Où l’on reparle du loup.
L’homme coupe le contact de son quad à notre approche.
Il dit en souriant : “ je vais remettre le courant, au retour il faudra que tu passes par la pelouse en évitant le parc à bestiaux “.
“C’est pour le loup ? “.
“Oui, on ne sait plus comment faire, la nuit on parque les moutons, on leur met des lumières et on allume la radio de temps en temps, pour réduire les attaques“.
“Et les patous ?“ .
“Ils sont ingérables, ils bouffent les vélos, les touristes, ils sont sauvages et peu habitués aux hommes alors… moi ce que je demande c’est juste de venir faire manger les bêtes“.
“Bon courage alors“ et l’on repart dans la pente raide en baissant la tête.
Ce chemin est familier, on l’a pratiqué en hiver, sur de la glace jusqu’à mi-pente du pas d’Archail, contraint de rebrousser chemin devant notre peu d’équipement et de savoir faire en ce terrain délicat.
Aujourd’hui, confiant et sur de soi on se trompe carrément de piste, certain de notre choix jusqu’au moment où l’on se retrouve idiot et perdu dans une forêt de hêtre.
On rebrousse chemin et on retrouve la bonne direction que l’on a manquée de peu, la végétation cachant le départ de ce fin sentier qui nous amène jusqu’au pas d’Archail.
Vers le sommet on est dépassé par un couple qui trottine dans le pierrier, tout de muscle vêtu, le maillot sec et moulant de ceux qui font des efforts sans transpirer.
On les envie tout en prenant un coup au moral car alors que l’on se change près de la cabane pastorale pour être habillé de sec on aperçoit leur silhouette qui déjà est à mi-pente du pic de Couard.
Du coup on change de destination non sans avoir salué au passage un jeune berger silencieux qui met son âne dans un enclos.
La discussion ne se fera pas, la règle numéro 1 voulant que l’on ne force pas la parole en montagne.
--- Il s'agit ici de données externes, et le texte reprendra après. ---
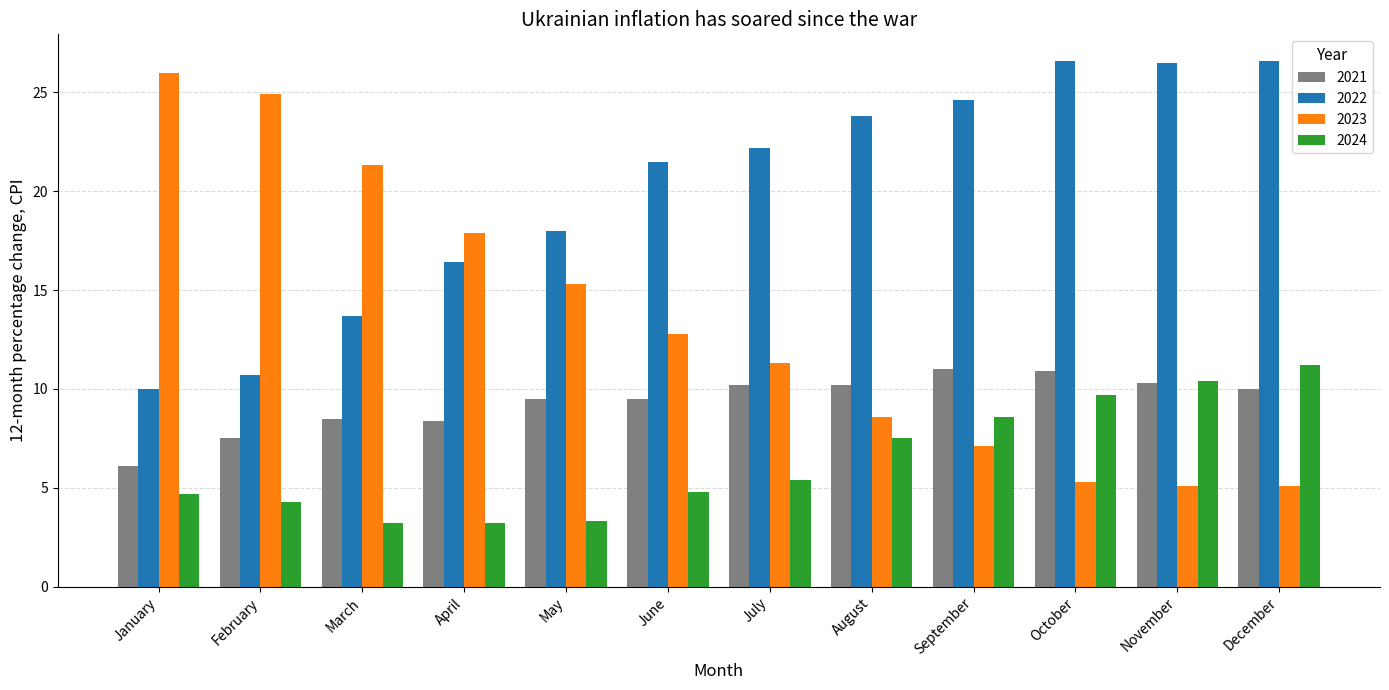

What are all the series names shown in the legend?

2021, 2022, 2023, 2024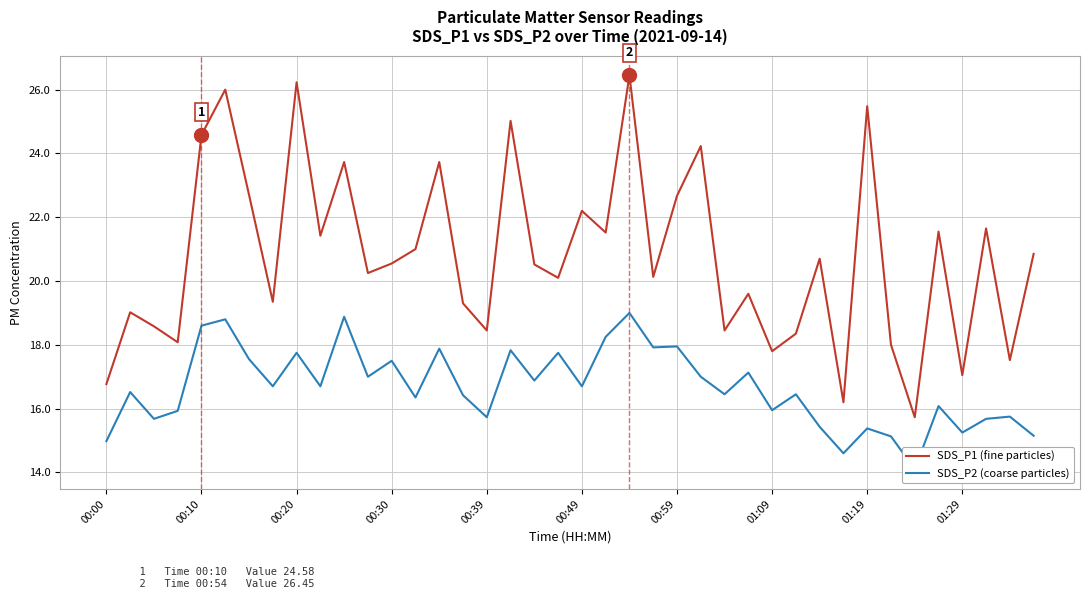

Which series has the largest total across all categories?

SDS_P1 (fine particles)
On choisit alors de gravir le sommet jumeau du Couard, le Cucuyon, plus bas de 100 m mais surtout entouré de formes rondes, douces et vertes moins agressives que le caillou pelé du Couard.
Le lieu semble féminin tant il ondoie dans le vent.
Après 40 minutes de slalom entre les orties on se pose au sommet, moins bruyamment que l’hélicoptère de l’armée qui une heure plus tôt y a fait un atterrissage d’entrainement.
En redescendant sur la crête du pré de l’évêque on peut admirer les deux sommets de dos, comme une femme endormie dont les seins pointeraient vers le ciel.
L’air est chargé d’une odeur de miel, la pelouse est multicolore.